I held onto this book for over ten years before reading it, and spent the last several days installed in this engrossing, beautiful, tender and unsentimental novel about the family we create, and the one we can’t let go. The narrator, Daley, takes us through three personal decades, from the 1970s until 2008, and every word, sentence, and passage is resonant and bare. I thought Euphoria was my favorite of her novels, but this one is so spectacular and emotionally loaded, but with the lightest of eloquent touches, that I bow to King’s ability to bring me to my knees.
In some ways this novel was deeply personal to me. Deduct the Harvard, the drinking, and the WASP bigot, and my own father emerges. The way that Daley’s father, Gardiner, treated her mother reminded me of how my father pointedly vitiated my mother after their divorce. I grew up in Massachusetts, beaches were a prominent place for us, and I could palpate the novel’s vibe of the country club set.
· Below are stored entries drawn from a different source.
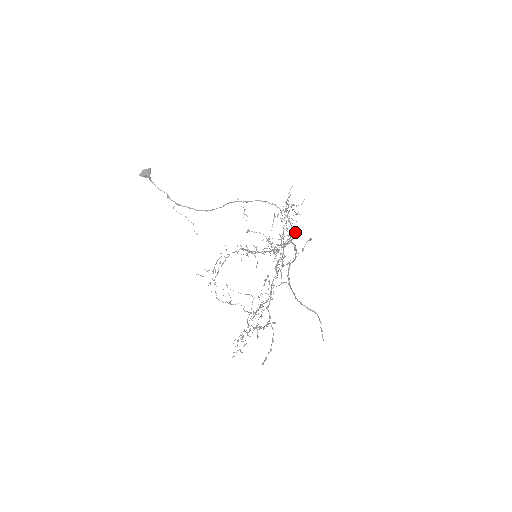
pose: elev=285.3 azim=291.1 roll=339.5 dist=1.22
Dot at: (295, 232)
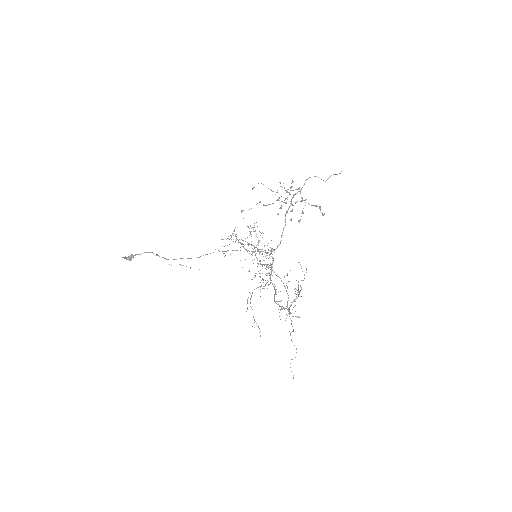
Dot at: occluded
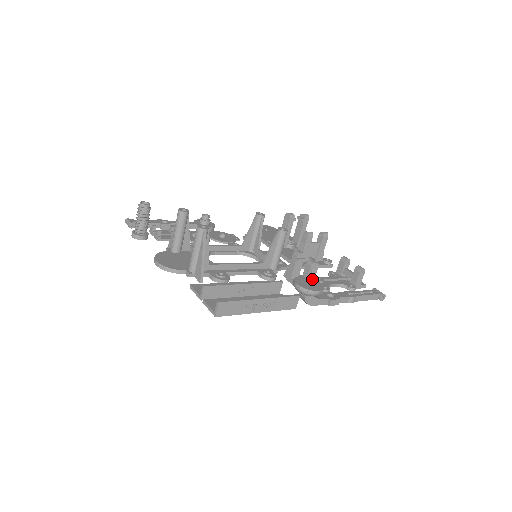
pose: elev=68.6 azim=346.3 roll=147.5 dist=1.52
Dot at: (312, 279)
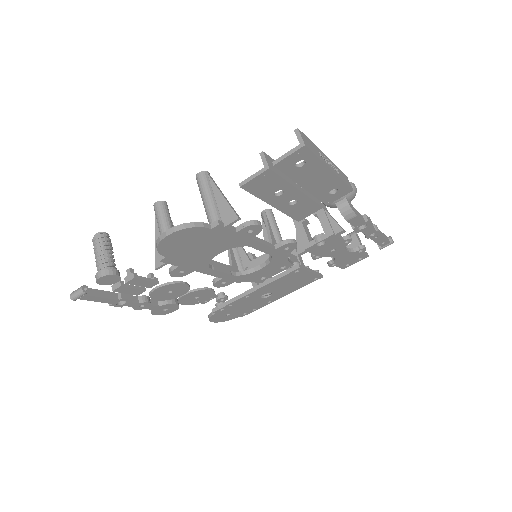
Dot at: occluded
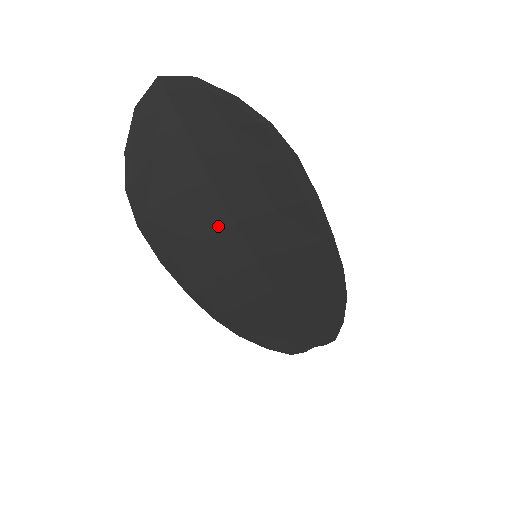
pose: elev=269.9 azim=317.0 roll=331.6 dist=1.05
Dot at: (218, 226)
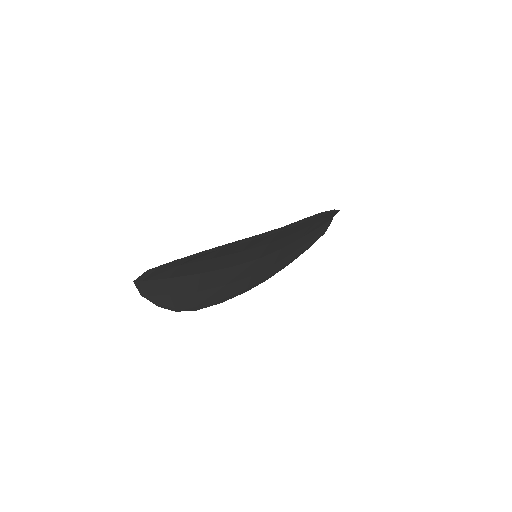
Dot at: (226, 275)
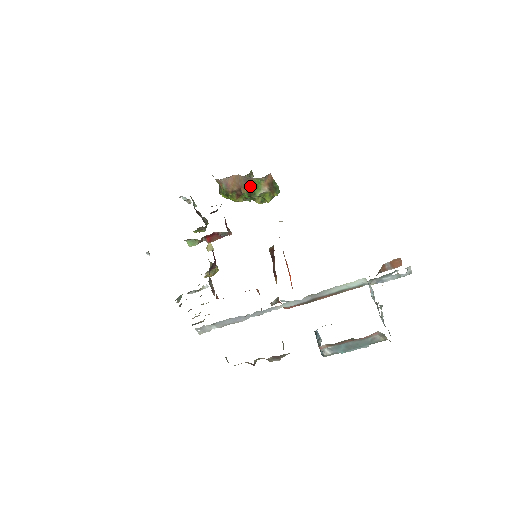
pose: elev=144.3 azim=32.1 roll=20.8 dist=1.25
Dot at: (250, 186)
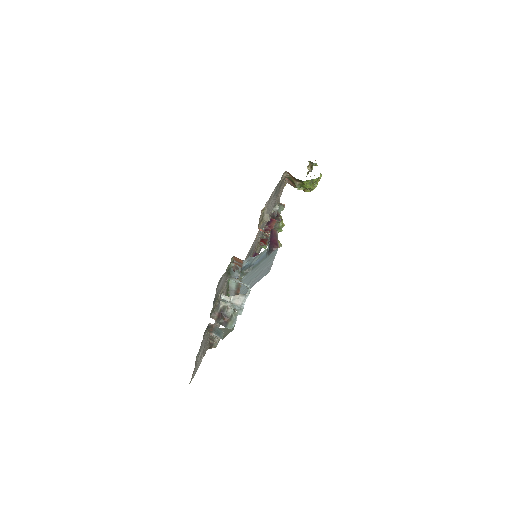
Dot at: occluded
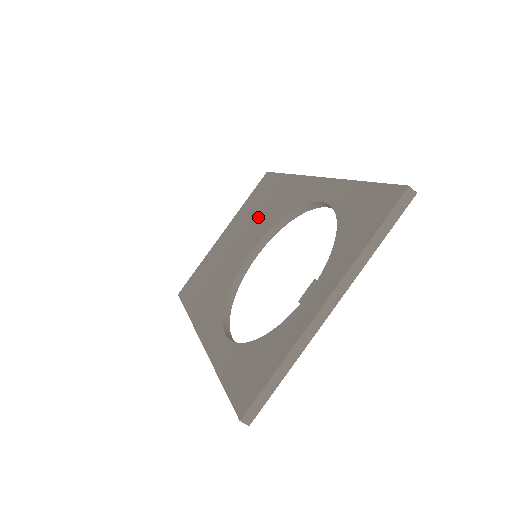
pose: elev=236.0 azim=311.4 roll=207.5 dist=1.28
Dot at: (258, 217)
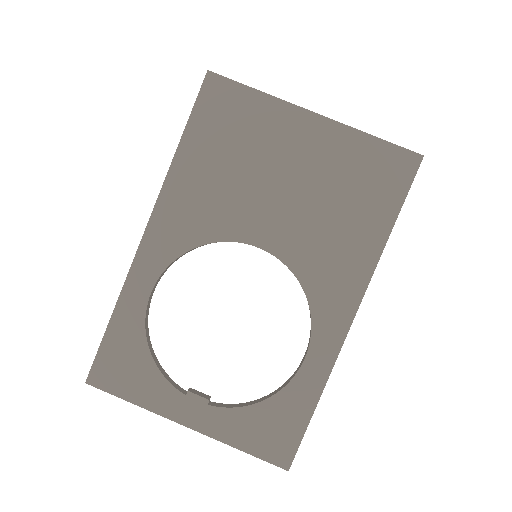
Dot at: (320, 216)
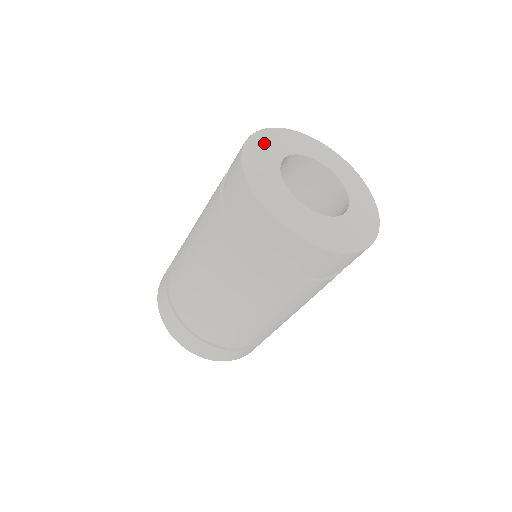
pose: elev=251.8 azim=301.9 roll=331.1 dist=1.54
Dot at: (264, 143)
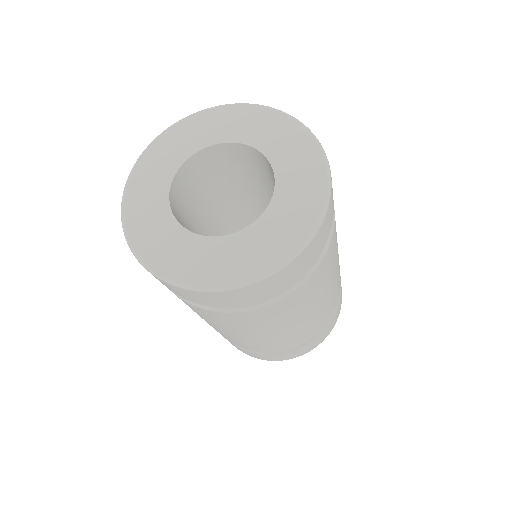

Even though Gardiner was a WASP and bigot, and my family was Jewish, my father would almost smirk like Gardiner when Gardiner said, like a mantra, “I wonder what the poor people are doing today.” My father didn’t use those exact words, but he had that same outlook, that only the wealthy matter. Charm, chauvinism, sexism, and snobbery were part of Gardiner’s (and my father’s) character. My father’s addiction was women; Gardiner’s is alcohol.
Daley respected her mother’s open and compassionate worldview, but she often struggled to keep both her mother and father in one frame. As a young girl, it was difficult to balance her love for both of them, so much was the tension between the two parents. Daley’s parents divorced when she was eleven (I was ten), and I remember the gutted feelings of a child of divorce expressed by Daley--wanting to be in my mother’s world, but feeling overshadowed and judged by my father. Needing his love and support, too, but it was always his to take away.
As an adult, Daley made a life for herself in Michigan, far from her roots, and created her own “family” and sense of community. She has the love of her life standing by her, a true best friend, and a career about to skyrocket in academia. Her brother calls her that her father is essentially broken, at rock bottom, and Daley has to make some split-second, hair-raising decisions. There were times I wanted to cry out, to save her from herself, and I almost believed I could reach her, whisper my advice, change the text.
This book seared me, like hot ice, and sliced my nerve endings, carved through to my soul, eating little nibbles of me on the way. Within the piercing narrative I also felt hope, though, inching its way into my heart. King’s precision and detail made it vivid, and her epic story was relatable and universal, about what it means to love and suffer a family.
“…none of my knowledge will help me win a fight with my father. He will cling to his position even when all reason fails him; he will cling to it as if it’s his life and not his opinion that is in peril. He will get vicious and personal, and every negative thing he ever felt about me will pour out of his mouth. …His prejudices are a stew of self-hatred, ignorance, and fear. If those feelings could be rooted out and examined, maybe he wouldn’t have to drink so much to squelch the pain of them.”